Stay tuned for potato progress reports. If this goes well I see the roofs of New York City covered in grow bags...a potato in every pot...
5 comments:
I'm excited for you. Potato growing is fun, most especially the harvesting and that first potato harvest is the sweetest. Hope you have a bumper crop.
Thanks for your timely post! We just gave our 11 year old, potato-loving, cooking obsessed nephew potato grow bags for his birthday earlier this month. Your blog is a great visual lesson to forward to him.
Another Potato Lover
Great! I want to grow potatoes too, but never have.

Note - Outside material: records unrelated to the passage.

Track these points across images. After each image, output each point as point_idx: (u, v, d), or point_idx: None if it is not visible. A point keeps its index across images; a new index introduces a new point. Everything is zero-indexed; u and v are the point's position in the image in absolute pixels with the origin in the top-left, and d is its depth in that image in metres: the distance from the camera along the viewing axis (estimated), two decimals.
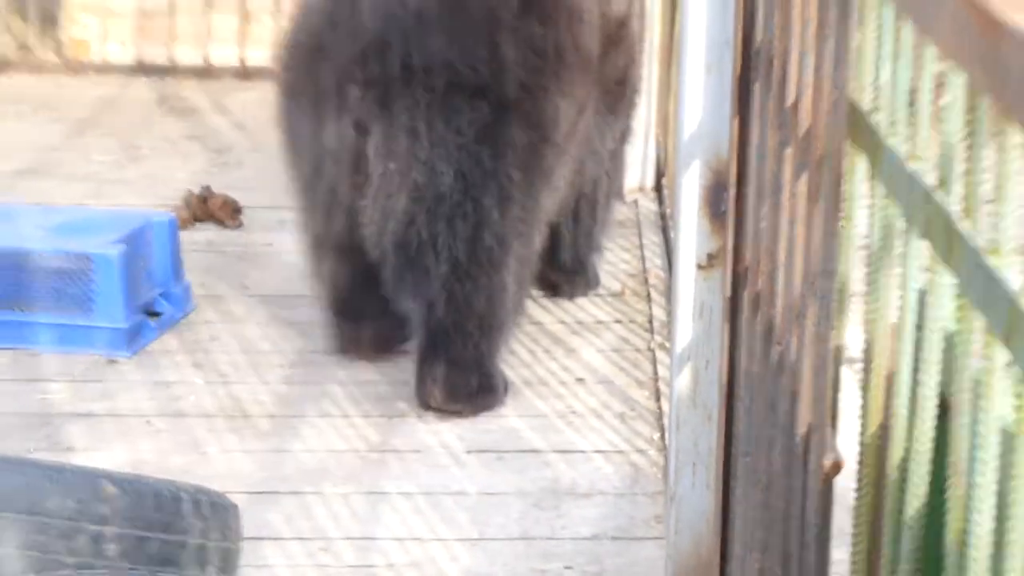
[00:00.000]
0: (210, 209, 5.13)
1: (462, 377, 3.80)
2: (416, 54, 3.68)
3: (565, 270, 4.54)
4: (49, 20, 7.39)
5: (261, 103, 6.66)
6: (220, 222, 5.11)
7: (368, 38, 3.72)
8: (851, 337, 2.12)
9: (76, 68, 7.09)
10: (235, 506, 2.83)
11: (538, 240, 3.99)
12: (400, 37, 3.69)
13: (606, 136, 4.38)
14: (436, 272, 3.77)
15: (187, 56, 7.08)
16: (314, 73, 3.83)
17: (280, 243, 4.97)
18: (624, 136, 4.62)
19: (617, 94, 4.35)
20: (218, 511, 2.73)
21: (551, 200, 3.96)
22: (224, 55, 7.07)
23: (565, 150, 3.91)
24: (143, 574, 2.59)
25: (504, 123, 3.73)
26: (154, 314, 4.26)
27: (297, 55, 3.94)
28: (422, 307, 3.82)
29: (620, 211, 5.32)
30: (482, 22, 3.72)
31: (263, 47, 7.05)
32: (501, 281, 3.84)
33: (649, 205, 5.35)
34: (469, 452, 3.63)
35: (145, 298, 4.22)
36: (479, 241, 3.76)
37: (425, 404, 3.82)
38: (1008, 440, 1.40)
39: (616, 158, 4.58)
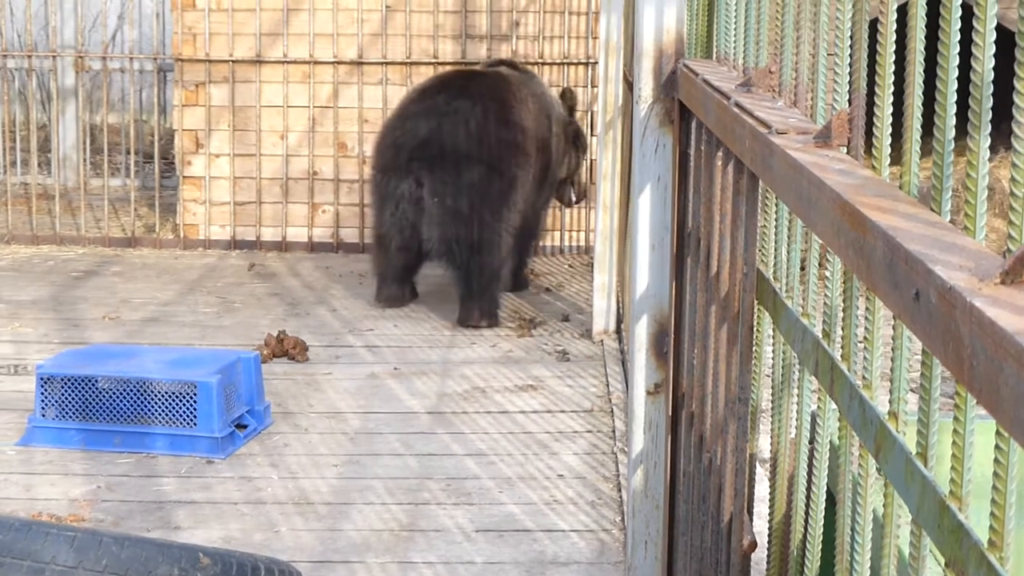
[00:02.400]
0: (285, 348, 5.12)
1: (486, 306, 5.47)
2: (445, 147, 5.48)
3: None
4: (168, 209, 7.45)
5: (323, 269, 6.71)
6: (292, 358, 5.10)
7: (419, 142, 5.51)
8: (763, 444, 2.10)
9: (188, 244, 7.14)
10: (300, 573, 2.79)
11: (514, 230, 5.63)
12: (436, 141, 5.48)
13: (538, 199, 5.98)
14: (463, 251, 5.43)
15: (269, 235, 7.14)
16: (391, 158, 5.57)
17: (336, 373, 4.96)
18: (545, 202, 6.18)
19: (541, 177, 5.90)
20: None
21: (516, 214, 5.60)
22: (297, 234, 7.13)
23: (519, 192, 5.60)
24: None
25: (490, 177, 5.48)
26: (242, 427, 4.23)
27: (384, 151, 5.64)
28: (458, 271, 5.48)
29: (590, 348, 5.34)
30: (476, 130, 5.49)
31: (326, 228, 7.11)
32: (497, 254, 5.51)
33: (612, 344, 5.34)
34: (477, 531, 3.58)
35: (235, 414, 4.20)
36: (483, 233, 5.46)
37: (466, 324, 5.46)
38: (879, 527, 1.39)
39: (541, 216, 6.19)
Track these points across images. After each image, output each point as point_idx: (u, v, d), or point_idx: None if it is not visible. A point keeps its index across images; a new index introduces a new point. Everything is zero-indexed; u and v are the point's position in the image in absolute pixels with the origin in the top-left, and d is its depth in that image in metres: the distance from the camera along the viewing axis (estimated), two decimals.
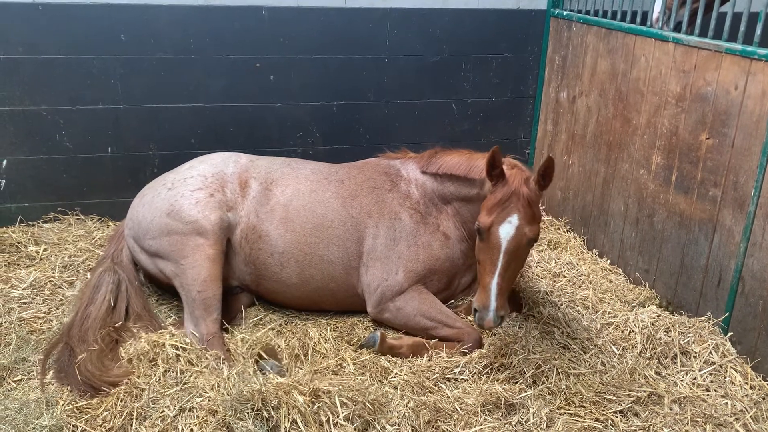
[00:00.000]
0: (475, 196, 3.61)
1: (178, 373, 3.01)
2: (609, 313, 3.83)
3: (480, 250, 3.20)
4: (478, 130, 5.43)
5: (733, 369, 3.37)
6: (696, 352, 3.46)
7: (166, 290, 3.88)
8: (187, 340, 3.27)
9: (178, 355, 3.12)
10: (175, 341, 3.21)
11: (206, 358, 3.15)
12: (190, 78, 4.65)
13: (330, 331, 3.65)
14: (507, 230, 3.12)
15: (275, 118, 4.88)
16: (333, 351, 3.46)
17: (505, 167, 3.31)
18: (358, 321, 3.80)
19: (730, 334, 3.55)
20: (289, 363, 3.35)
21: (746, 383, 3.30)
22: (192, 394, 2.85)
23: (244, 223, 3.65)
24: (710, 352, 3.45)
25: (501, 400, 3.06)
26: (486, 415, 3.01)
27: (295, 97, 4.88)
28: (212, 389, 2.86)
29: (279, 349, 3.45)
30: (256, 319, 3.78)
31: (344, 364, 3.33)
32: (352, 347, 3.52)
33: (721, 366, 3.39)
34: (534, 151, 5.55)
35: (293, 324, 3.74)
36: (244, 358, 3.23)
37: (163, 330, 3.43)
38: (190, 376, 3.01)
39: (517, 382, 3.22)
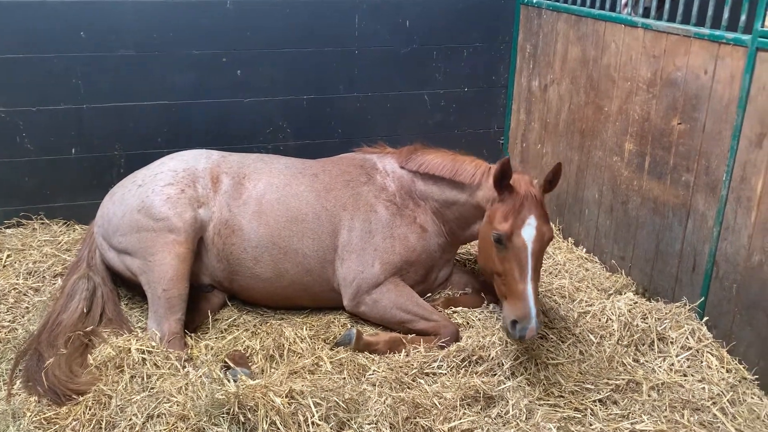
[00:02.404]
0: (463, 201, 3.63)
1: (145, 378, 2.96)
2: (586, 301, 3.84)
3: (502, 259, 3.22)
4: (451, 121, 5.42)
5: (710, 353, 3.41)
6: (673, 338, 3.49)
7: (137, 292, 3.81)
8: (153, 343, 3.22)
9: (144, 359, 3.08)
10: (141, 345, 3.16)
11: (170, 359, 3.11)
12: (154, 75, 4.57)
13: (306, 329, 3.62)
14: (529, 232, 3.17)
15: (244, 114, 4.82)
16: (309, 350, 3.43)
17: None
18: (335, 318, 3.78)
19: (705, 318, 3.58)
20: (264, 364, 3.32)
21: (723, 367, 3.34)
22: (159, 399, 2.80)
23: (216, 218, 3.63)
24: (687, 338, 3.48)
25: (480, 393, 3.06)
26: (465, 409, 3.01)
27: (264, 92, 4.82)
28: (180, 393, 2.81)
29: (253, 352, 3.41)
30: (229, 320, 3.73)
31: (321, 363, 3.31)
32: (329, 345, 3.50)
33: (697, 351, 3.43)
34: (507, 141, 5.55)
35: (268, 324, 3.70)
36: (211, 363, 3.18)
37: (131, 333, 3.37)
38: (157, 379, 2.96)
39: (495, 375, 3.23)
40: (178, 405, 2.76)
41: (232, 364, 3.21)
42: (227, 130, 4.82)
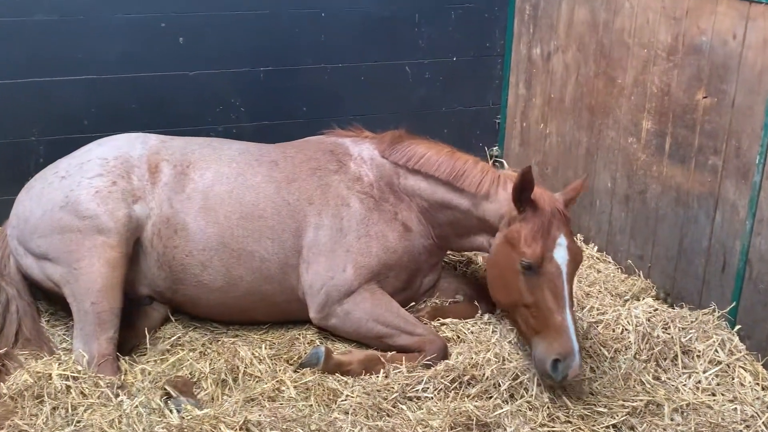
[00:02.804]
0: (463, 209, 3.64)
1: (70, 410, 2.93)
2: (598, 309, 3.86)
3: (533, 288, 3.24)
4: (437, 96, 5.40)
5: (743, 368, 3.45)
6: (699, 351, 3.52)
7: (61, 305, 3.77)
8: (80, 367, 3.19)
9: (68, 387, 3.04)
10: (65, 370, 3.12)
11: (99, 386, 3.07)
12: (78, 44, 4.50)
13: (265, 348, 3.60)
14: (562, 255, 3.24)
15: (188, 91, 4.76)
16: (269, 373, 3.42)
17: (510, 184, 3.42)
18: (299, 334, 3.76)
19: (737, 327, 3.62)
20: (215, 391, 3.30)
21: (757, 384, 3.38)
22: None
23: (155, 216, 3.59)
24: (716, 350, 3.52)
25: (472, 420, 3.06)
26: None
27: (213, 64, 4.77)
28: (111, 426, 2.79)
29: (201, 376, 3.39)
30: (172, 339, 3.70)
31: (283, 389, 3.29)
32: (293, 367, 3.48)
33: (728, 366, 3.46)
34: (505, 120, 5.57)
35: (219, 343, 3.68)
36: (149, 391, 3.15)
37: (53, 356, 3.33)
38: (84, 411, 2.93)
39: (491, 398, 3.23)
40: None
41: (174, 392, 3.18)
42: (168, 110, 4.76)
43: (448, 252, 4.23)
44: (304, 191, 3.69)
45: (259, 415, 2.88)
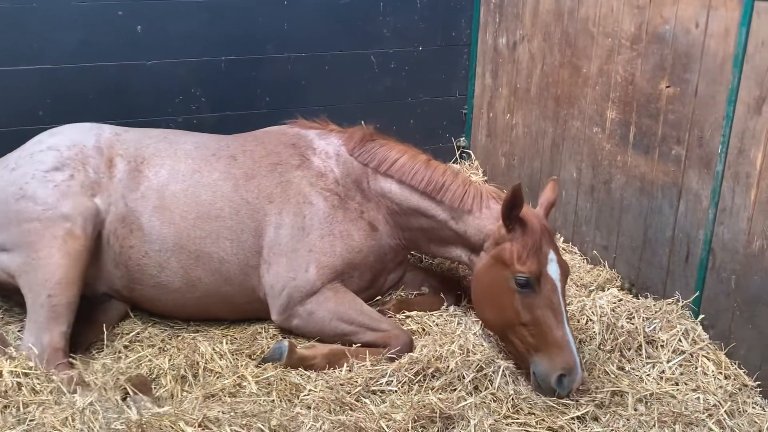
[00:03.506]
0: (441, 220, 3.61)
1: (21, 408, 2.87)
2: None
3: (530, 306, 3.25)
4: (403, 87, 5.41)
5: (705, 357, 3.50)
6: (663, 341, 3.56)
7: (15, 301, 3.70)
8: (31, 363, 3.13)
9: (19, 384, 2.98)
10: (15, 366, 3.06)
11: (53, 381, 3.03)
12: (32, 32, 4.41)
13: (226, 343, 3.58)
14: (554, 270, 3.29)
15: (147, 80, 4.72)
16: (230, 368, 3.39)
17: (493, 202, 3.51)
18: (261, 329, 3.74)
19: (701, 317, 3.67)
20: (174, 387, 3.26)
21: (720, 373, 3.43)
22: None
23: (111, 213, 3.55)
24: (679, 340, 3.56)
25: (436, 413, 3.06)
26: None
27: (172, 53, 4.72)
28: (64, 425, 2.75)
29: (160, 372, 3.35)
30: (131, 335, 3.66)
31: (244, 384, 3.27)
32: (255, 362, 3.46)
33: (691, 355, 3.51)
34: (472, 110, 5.58)
35: (179, 338, 3.65)
36: (103, 388, 3.10)
37: (5, 353, 3.27)
38: (36, 409, 2.87)
39: (455, 390, 3.24)
40: None
41: (131, 391, 3.13)
42: (126, 100, 4.71)
43: None
44: (263, 189, 3.65)
45: (218, 412, 2.85)
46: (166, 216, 3.56)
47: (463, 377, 3.28)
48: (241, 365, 3.42)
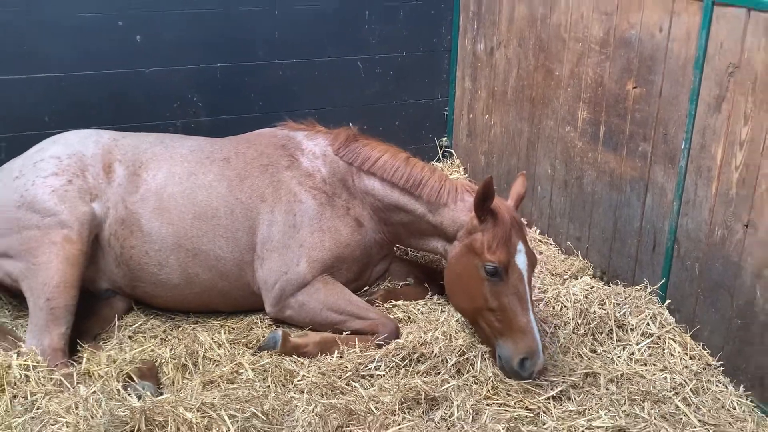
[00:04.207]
0: (419, 214, 3.64)
1: (29, 397, 2.88)
2: (539, 288, 3.93)
3: (498, 293, 3.27)
4: (389, 90, 5.42)
5: (672, 339, 3.54)
6: (633, 325, 3.60)
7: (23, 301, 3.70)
8: (39, 357, 3.13)
9: (27, 376, 2.99)
10: (24, 360, 3.07)
11: (54, 374, 3.04)
12: (37, 43, 4.40)
13: (224, 333, 3.59)
14: (522, 260, 3.31)
15: (146, 87, 4.71)
16: (228, 357, 3.41)
17: (467, 195, 3.51)
18: (257, 320, 3.76)
19: (668, 302, 3.71)
20: (175, 375, 3.28)
21: (686, 354, 3.47)
22: (45, 420, 2.73)
23: (111, 216, 3.54)
24: (647, 323, 3.60)
25: (421, 395, 3.09)
26: (405, 413, 3.03)
27: (169, 60, 4.72)
28: (68, 412, 2.75)
29: (163, 361, 3.36)
30: (134, 326, 3.67)
31: (241, 371, 3.29)
32: (251, 350, 3.47)
33: (659, 338, 3.55)
34: (453, 112, 5.60)
35: (180, 329, 3.66)
36: (107, 378, 3.11)
37: (17, 348, 3.27)
38: (43, 398, 2.88)
39: (439, 373, 3.27)
40: (68, 426, 2.70)
41: (137, 378, 3.15)
42: (127, 106, 4.70)
43: None
44: (256, 188, 3.65)
45: (214, 398, 2.86)
46: (164, 217, 3.56)
47: (447, 361, 3.31)
48: (239, 353, 3.43)
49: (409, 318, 3.77)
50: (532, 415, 3.09)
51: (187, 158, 3.71)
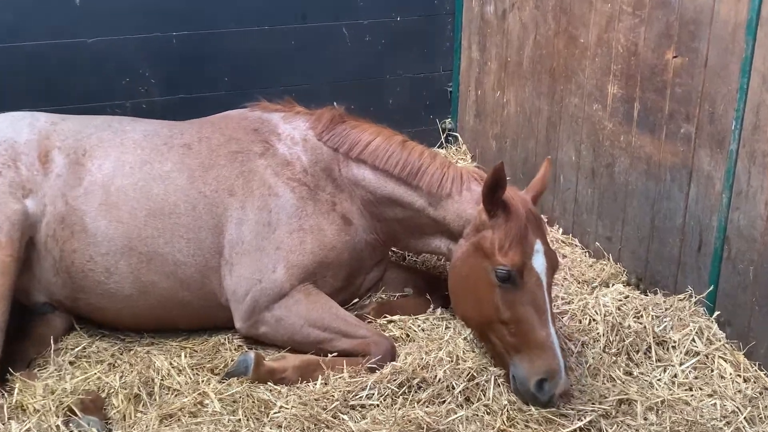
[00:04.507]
0: (418, 208, 3.64)
1: None
2: (562, 298, 3.92)
3: (512, 303, 3.26)
4: (381, 63, 5.41)
5: (722, 359, 3.52)
6: (675, 342, 3.59)
7: None
8: None
9: None
10: None
11: None
12: None
13: (185, 357, 3.57)
14: (540, 262, 3.29)
15: (89, 60, 4.69)
16: (190, 385, 3.38)
17: (475, 184, 3.51)
18: (225, 340, 3.73)
19: (716, 313, 3.70)
20: (127, 408, 3.24)
21: (739, 376, 3.45)
22: None
23: (49, 214, 3.52)
24: (692, 340, 3.59)
25: (423, 428, 3.06)
26: None
27: (117, 28, 4.70)
28: None
29: (111, 391, 3.33)
30: (77, 350, 3.64)
31: (206, 402, 3.25)
32: (218, 377, 3.45)
33: (707, 356, 3.54)
34: (458, 88, 5.58)
35: (132, 352, 3.63)
36: (44, 413, 3.07)
37: None
38: None
39: (444, 402, 3.24)
40: None
41: (80, 412, 3.11)
42: (65, 83, 4.69)
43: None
44: (223, 180, 3.63)
45: None
46: (113, 214, 3.53)
47: (453, 388, 3.28)
48: (202, 381, 3.40)
49: (408, 336, 3.74)
50: None
51: (140, 144, 3.69)
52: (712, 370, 3.47)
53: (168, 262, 3.55)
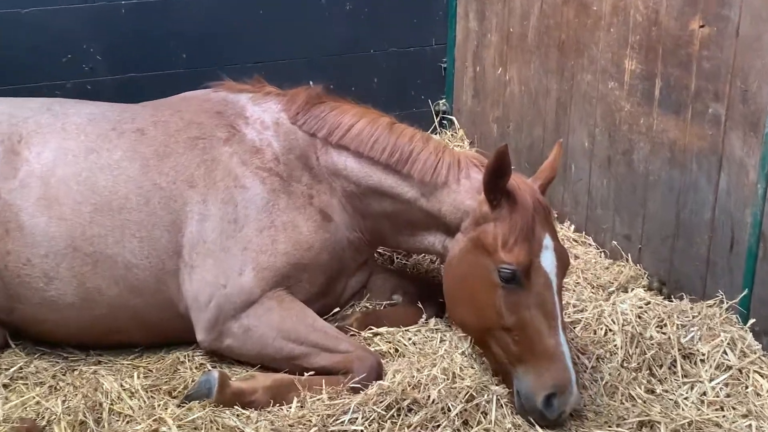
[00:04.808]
0: (409, 199, 3.66)
1: None
2: (574, 305, 3.94)
3: (518, 305, 3.28)
4: (364, 35, 5.43)
5: (758, 374, 3.54)
6: (704, 354, 3.61)
7: None
8: None
9: None
10: None
11: None
12: None
13: (138, 378, 3.57)
14: (549, 260, 3.32)
15: (24, 34, 4.70)
16: (144, 410, 3.37)
17: (475, 171, 3.55)
18: (184, 357, 3.73)
19: (751, 321, 3.72)
20: None
21: None
22: None
23: None
24: (724, 352, 3.60)
25: None
26: None
27: None
28: None
29: (52, 418, 3.32)
30: (11, 370, 3.62)
31: (163, 429, 3.24)
32: (176, 400, 3.44)
33: (740, 371, 3.55)
34: (453, 64, 5.59)
35: (76, 373, 3.63)
36: None
37: None
38: None
39: (438, 426, 3.24)
40: None
41: None
42: None
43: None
44: (181, 170, 3.65)
45: None
46: (53, 210, 3.54)
47: (449, 410, 3.28)
48: (159, 405, 3.39)
49: (397, 351, 3.76)
50: None
51: (84, 130, 3.70)
52: (747, 387, 3.49)
53: (117, 264, 3.56)
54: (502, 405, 3.34)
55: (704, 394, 3.47)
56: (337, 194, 3.78)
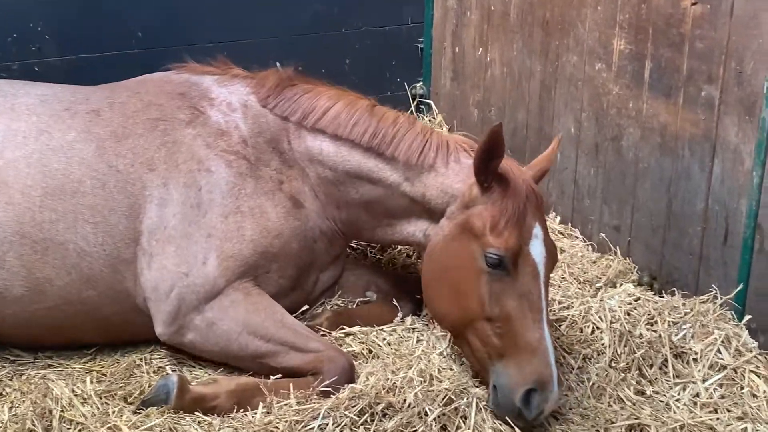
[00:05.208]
0: (391, 183, 3.68)
1: None
2: (560, 302, 3.94)
3: (503, 293, 3.31)
4: (336, 13, 5.44)
5: (754, 373, 3.55)
6: (697, 353, 3.62)
7: None
8: None
9: None
10: None
11: None
12: None
13: (91, 382, 3.55)
14: (539, 250, 3.35)
15: None
16: (98, 417, 3.35)
17: (464, 156, 3.59)
18: (140, 360, 3.72)
19: (747, 318, 3.74)
20: None
21: None
22: None
23: None
24: (718, 351, 3.62)
25: None
26: None
27: None
28: None
29: None
30: None
31: None
32: (132, 407, 3.43)
33: (735, 370, 3.57)
34: (430, 44, 5.58)
35: (23, 377, 3.61)
36: None
37: None
38: None
39: (415, 431, 3.23)
40: None
41: None
42: None
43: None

Although my wife did make an art project at the US Botanical garden that had potatoes growing in paper bags.
http://betsyalwin.com/Site/Opus.html
Bag potatoes, easy as potato pie me thinks.
...waste not... want potatoes. Heh.
I've inadvertently grown potatoes in my compost. In fact, I'm going to dig out the shriveled, sprouting potatoes I just composted and throw them in a giant pot with some of the compost that's *almost* ready to use.
I thought those grow bags were great *before* they came in fab colors. Do you think I could knit some from nylon string and line with landscape fabric? (Only mostly kidding...)
Have a sewing machine and heavy landscape fabric? Why not?